DOCUMENT TEXT below:

Dominique Barjolle
Researcher

University of Lausanne
Institute of geography and sustainability
Mouline - Géopolis 3531
CH-1015 Lausanne
 
 
 
Phone +41 21 692 3062
dominique.barjolle@unil.ch

Teaching


Sustainable food systems (Master)

The aim of the course is to make students aware of the levers for action that exist within territories to achieve the transformation of food systems towards resilience and sustainability, as set out in the objectives of the United Nations Sustainable Development Programme.
Feeding humanity by reducing human pressure on natural resources through a change in diets that become healthy and sustainable and encourage agroecological practices and ecosystem services. This project is one of the ways in which the United Nations' goal 12 for sustainable development can be achieved. This goal is based on responsible consumption and production. Food and agricultural issues have been brought to the fore by the current health crisis, as well as by the commitments made to curb climate change and the effects of the globalisation of trade on food sovereignty. It is against this backdrop that the sustainability of food systems has been made the subject of a United Nations summit in 2021.
In Switzerland, the subject is also highly topical. Since the amendment of Article 104 in 1996 and the introduction of the sustainability objective in the Federal Constitution in 1999, the sustainability of agricultural practices has been one of the objectives of agricultural policy, but there has been fierce criticism of the results achieved over the last 20 years. This is reflected in the debates surrounding the integration of food security and food sovereignty. In the votes on these two issues, 78.7% of the electorate voted in favour of the federal decree on food safety (2017), although the "For food sovereignty" initiative failed to win the vote, with only 31.6% in favour (2018) (FSO/voting statistics). In 2021, the people rejected the two initiatives "For a pesticide-free Switzerland" and "For clean drinking water and healthy food". However, in Switzerland too, as elsewhere in the world, the globalisation of trade and the technologies available are having a profound impact on food systems, pushing them to their environmental and social limits. The loss of biodiversity, the depletion of arable land, water pollution, air pollution from greenhouse gas emissions, malnutrition and food insecurity, the accentuation of inequalities, food injustice, the desertification of rural areas and the galloping urban concentration are worrying civil society and ordinary citizens alike.

End of DOCUMENT TEXT.
COLLECTED MATERIAL below:

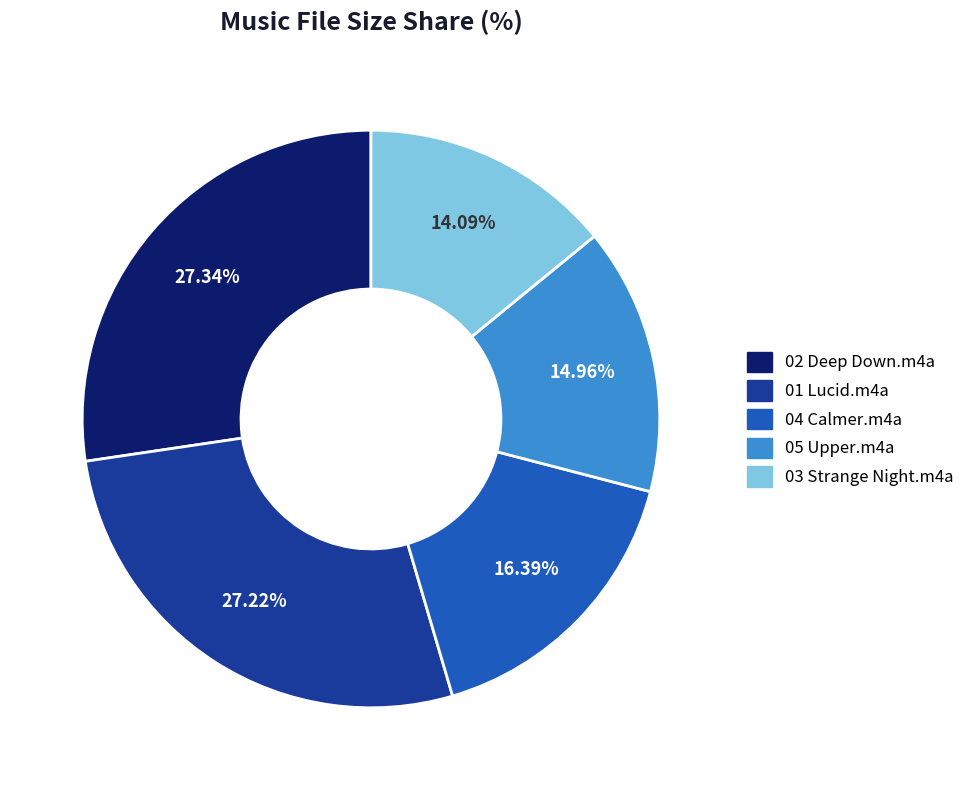

Count the number of slices in the pie.

5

End of COLLECTED MATERIAL.

### TASK STATEMENT
Extend the course description for Sustainable food systems with new prose that picks up after its last sentence.

### RESPONSE TO THIS EXERCISE
Beyond the debates, individual commitment is gaining in importance: new consumption and production practices are calling into question in depth the commercial circuits, legal status, policies and multiple social relationships that are forged between actors and their food.
The aim of this course is to explore the contemporary dynamics between agriculture and food on the scale of living areas, defined as the smallest territory in which inhabitants have access to the most common facilities and services[1], and more specifically in Switzerland.
Target audience
Masters students interested in the themes of agriculture and food, 'eating locally', responsible consumption and how citizens as consumers can influence the sustainability of agricultural production.
[1] INSEE (1998). Les campagnes et leurs villes, Contours et caractères, INSEE-INRA, Paris.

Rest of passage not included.